- **WHAT THE TASK ASKS**:
Lines holding the string "Local" are the ones to copy from this listing.

- **RECORDS TO USE**:
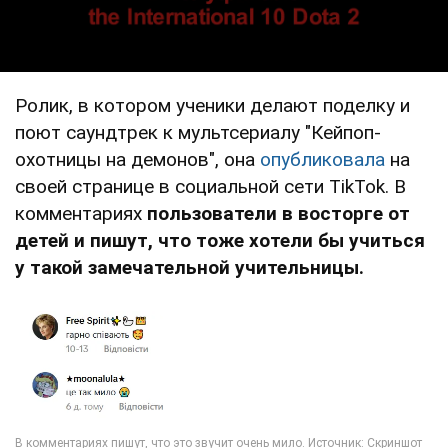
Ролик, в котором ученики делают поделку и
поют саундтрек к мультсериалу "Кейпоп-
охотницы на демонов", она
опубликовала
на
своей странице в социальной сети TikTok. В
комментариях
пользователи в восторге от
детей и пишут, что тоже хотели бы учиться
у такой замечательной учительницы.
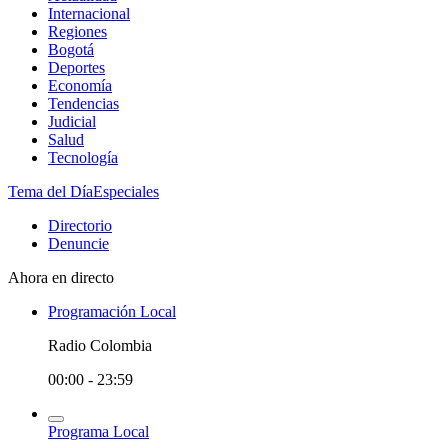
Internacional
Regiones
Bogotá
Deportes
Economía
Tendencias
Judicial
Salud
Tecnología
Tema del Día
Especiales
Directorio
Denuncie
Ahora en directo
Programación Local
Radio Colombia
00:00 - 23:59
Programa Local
* * *
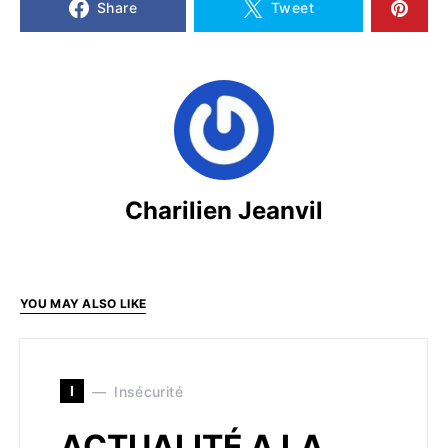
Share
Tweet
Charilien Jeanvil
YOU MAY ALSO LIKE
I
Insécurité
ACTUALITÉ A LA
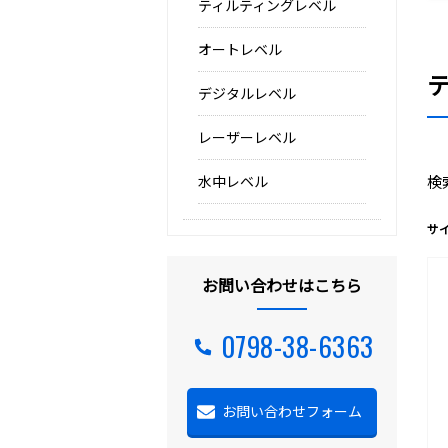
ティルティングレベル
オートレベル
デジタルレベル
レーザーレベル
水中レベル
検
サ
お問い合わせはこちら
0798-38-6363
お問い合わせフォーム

- **RESULT OF THE TASK**:
Programación Local
Programa Local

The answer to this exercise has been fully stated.